PCM kann nur so schnell wirken, wie Wärme es erreicht; dies bleibt eine der größten Einschränkungen des Bereichs.

Einige Forschende verbesserten die Wärmeleitfähigkeit – also die Fähigkeit zum Wärmetransport – durch Zusätze wie Graphit, Metalloxide oder Kohlenstoffnanoröhren.

Jüngere, in der Übersicht zusammengefasste Studien berichteten von Steigerungen der Wärmeleitfähigkeit zwischen 40 % und 150 %, wodurch sich das Be- und Entladen innerhalb von Baustoffen beschleunigte.

Ein schnellerer Wärmestrom kann dünnere PCM-Schichten nutzbar machen, allerdings können zusätzliche Additive die Kosten erhöhen oder die Herstellung komplizierter gestalten.

Haltbarkeit und Risiken

In realen Gebäuden sind Materialien über Jahre hohen Belastungen ausgesetzt; Brandrisiko, Leckagen und wiederholte Zyklen entscheiden daher darüber, ob vielversprechende Laborergebnisse Bestand haben.

Organische PCM können leichter brennen, während manche Salzhydrate unter Unterkühlung leiden: Das verzögerte Erstarren bremst die Wärmeabgabe, wenn Räume abkühlen.

Wiederholte Ausdehnung kann zudem angrenzende Materialien beschädigen oder gemischte Bestandteile voneinander trennen, wodurch die Speicherkapazität nach vielen Zyklen stetig sinkt.

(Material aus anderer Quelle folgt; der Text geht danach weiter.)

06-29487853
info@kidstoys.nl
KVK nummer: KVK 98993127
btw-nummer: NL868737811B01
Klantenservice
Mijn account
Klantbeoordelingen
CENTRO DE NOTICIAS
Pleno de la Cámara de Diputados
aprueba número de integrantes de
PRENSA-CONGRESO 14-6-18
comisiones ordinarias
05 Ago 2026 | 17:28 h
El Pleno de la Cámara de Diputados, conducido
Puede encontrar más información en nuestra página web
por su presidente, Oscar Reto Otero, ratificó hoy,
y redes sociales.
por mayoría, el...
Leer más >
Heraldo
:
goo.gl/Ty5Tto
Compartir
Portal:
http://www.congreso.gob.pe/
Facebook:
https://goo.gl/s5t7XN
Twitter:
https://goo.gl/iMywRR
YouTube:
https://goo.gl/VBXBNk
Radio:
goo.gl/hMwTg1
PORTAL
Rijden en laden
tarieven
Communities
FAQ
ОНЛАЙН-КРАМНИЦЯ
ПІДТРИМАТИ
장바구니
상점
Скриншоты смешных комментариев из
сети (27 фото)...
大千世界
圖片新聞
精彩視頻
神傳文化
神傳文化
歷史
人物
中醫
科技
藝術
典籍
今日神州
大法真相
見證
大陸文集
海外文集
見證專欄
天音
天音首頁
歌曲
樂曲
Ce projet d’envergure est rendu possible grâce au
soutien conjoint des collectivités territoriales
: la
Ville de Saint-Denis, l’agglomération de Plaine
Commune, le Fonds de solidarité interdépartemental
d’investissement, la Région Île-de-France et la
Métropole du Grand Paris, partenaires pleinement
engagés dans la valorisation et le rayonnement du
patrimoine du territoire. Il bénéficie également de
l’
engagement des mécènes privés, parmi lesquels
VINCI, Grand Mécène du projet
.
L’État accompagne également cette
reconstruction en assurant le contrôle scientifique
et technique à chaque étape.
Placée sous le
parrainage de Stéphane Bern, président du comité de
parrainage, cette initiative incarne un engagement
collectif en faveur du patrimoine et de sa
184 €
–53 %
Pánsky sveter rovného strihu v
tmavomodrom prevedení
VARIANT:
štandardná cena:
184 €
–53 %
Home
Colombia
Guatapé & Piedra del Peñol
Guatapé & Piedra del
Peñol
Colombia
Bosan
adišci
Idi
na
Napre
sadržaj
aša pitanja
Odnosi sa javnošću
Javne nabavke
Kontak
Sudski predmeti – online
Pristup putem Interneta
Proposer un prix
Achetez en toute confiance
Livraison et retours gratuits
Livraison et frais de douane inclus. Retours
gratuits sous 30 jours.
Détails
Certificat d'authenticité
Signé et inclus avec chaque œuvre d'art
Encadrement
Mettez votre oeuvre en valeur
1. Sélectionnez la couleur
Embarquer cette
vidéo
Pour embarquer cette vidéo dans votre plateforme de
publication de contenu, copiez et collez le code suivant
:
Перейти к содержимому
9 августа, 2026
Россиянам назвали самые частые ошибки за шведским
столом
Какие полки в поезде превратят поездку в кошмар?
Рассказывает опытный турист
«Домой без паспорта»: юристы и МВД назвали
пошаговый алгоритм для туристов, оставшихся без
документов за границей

Brandgefahr, Leckagen und Schäden durch Zyklen erklären mit, weshalb standardisierte Brandprüfungen und Langzeitversuche der Entwicklung im Labor noch hinterherhinken.

Nächste Schritte für PCMs in Gebäuden

Die Kosten verhindern weiterhin große Projekte, insbesondere wenn Planer Wände mit mehr als etwa 10 % bis 20 % PCM nach Gewicht ausstatten.

Biobasierte Mischungen und preisgünstigere mineralische Trägermaterialien erscheinen vielversprechend, weil sie die Materialkosten senken und Brandschutzbedenken verringern können.

Ein aktueller Verbundwerkstoff blieb nach 2.000 Zyklen stabil und weist damit auf praxistauglichere Produkte für reale Gebäude hin.

Trotzdem benötigen Bauunternehmen Normen, Lieferketten und vergleichbare Felddaten, bevor unsichtbare thermische Speicher zum Standard werden können.

Die Erkenntnisse zeigen, dass PCM dann erfolgreich ist, wenn Chemie, Klima und Positionierung mit dem täglichen Rhythmus der Wärme übereinstimmen.

Richtig eingesetzt können PCMs gewöhnliche Wände und Dächer in integrierte Wärmespeicher verwandeln; eine schlechte Abstimmung verschwendet jedoch weiterhin Geld und Raum.